◆ RECORDS PROVIDED:
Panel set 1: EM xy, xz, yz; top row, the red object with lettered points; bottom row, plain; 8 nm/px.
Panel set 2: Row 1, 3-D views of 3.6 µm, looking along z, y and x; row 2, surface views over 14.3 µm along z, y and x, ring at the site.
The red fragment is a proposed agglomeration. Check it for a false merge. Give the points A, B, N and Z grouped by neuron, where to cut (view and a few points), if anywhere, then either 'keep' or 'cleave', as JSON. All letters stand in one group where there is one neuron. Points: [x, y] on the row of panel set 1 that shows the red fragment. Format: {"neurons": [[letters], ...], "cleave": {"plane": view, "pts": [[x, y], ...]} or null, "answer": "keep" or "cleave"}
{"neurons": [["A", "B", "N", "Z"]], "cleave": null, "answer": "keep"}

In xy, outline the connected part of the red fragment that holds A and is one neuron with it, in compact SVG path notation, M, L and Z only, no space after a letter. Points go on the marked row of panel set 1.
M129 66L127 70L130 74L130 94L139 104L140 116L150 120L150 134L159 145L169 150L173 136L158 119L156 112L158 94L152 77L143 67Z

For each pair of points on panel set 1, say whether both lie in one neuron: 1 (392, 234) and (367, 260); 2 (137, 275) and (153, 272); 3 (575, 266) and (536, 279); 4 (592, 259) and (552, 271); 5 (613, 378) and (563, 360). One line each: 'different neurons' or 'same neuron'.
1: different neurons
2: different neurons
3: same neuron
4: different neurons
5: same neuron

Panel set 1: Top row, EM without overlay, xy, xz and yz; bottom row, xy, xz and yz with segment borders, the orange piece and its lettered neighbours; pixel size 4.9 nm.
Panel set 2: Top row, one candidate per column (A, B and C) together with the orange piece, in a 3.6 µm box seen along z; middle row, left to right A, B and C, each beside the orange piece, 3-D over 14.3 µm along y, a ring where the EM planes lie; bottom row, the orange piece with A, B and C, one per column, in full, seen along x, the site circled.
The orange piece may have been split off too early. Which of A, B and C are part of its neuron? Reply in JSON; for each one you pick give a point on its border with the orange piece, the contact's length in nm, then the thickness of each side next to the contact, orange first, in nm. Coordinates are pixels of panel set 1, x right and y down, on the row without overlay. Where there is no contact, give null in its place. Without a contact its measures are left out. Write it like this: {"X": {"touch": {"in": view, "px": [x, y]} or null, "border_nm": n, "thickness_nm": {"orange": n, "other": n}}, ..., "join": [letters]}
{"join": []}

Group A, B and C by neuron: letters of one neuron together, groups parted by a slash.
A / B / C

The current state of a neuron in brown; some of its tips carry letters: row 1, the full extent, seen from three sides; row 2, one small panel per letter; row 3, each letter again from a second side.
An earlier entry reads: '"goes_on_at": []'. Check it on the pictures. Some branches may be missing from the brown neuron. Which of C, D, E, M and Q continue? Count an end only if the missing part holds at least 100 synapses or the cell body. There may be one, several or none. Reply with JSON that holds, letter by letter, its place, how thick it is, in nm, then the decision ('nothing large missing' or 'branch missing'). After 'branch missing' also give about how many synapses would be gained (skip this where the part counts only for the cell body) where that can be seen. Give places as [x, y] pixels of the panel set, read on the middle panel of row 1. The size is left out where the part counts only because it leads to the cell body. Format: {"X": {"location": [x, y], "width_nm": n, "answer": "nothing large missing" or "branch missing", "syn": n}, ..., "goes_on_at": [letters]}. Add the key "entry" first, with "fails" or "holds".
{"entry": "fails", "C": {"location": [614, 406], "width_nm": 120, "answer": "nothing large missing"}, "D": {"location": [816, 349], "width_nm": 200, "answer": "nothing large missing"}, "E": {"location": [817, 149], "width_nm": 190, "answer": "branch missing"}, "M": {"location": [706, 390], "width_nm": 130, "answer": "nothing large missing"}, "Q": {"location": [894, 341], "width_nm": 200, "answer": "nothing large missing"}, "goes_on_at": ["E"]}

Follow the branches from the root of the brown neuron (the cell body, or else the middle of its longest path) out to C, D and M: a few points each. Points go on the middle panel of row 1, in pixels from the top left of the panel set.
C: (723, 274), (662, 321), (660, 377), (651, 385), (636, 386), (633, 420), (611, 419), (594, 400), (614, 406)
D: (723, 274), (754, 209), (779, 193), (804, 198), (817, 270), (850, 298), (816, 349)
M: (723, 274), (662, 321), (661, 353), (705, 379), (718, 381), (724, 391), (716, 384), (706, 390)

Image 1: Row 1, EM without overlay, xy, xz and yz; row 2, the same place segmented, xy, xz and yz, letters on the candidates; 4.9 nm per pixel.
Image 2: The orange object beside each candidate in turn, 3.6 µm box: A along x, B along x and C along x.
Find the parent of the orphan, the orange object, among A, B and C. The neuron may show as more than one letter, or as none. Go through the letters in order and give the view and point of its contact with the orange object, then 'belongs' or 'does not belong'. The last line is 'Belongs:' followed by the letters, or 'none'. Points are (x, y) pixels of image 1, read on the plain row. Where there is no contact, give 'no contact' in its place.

◆ TASK DETAILS:
Which lines of the records above contain the word "full"? Copy each of them.

◆ OUTPUT FOR THIS TASK:
Panel set 2: Top row, one candidate per column (A, B and C) together with the orange piece, in a 3.6 µm box seen along z; middle row, left to right A, B and C, each beside the orange piece, 3-D over 14.3 µm along y, a ring where the EM planes lie; bottom row, the orange piece with A, B and C, one per column, in full, seen along x, the site circled.
The current state of a neuron in brown; some of its tips carry letters: row 1, the full extent, seen from three sides; row 2, one small panel per letter; row 3, each letter again from a second side.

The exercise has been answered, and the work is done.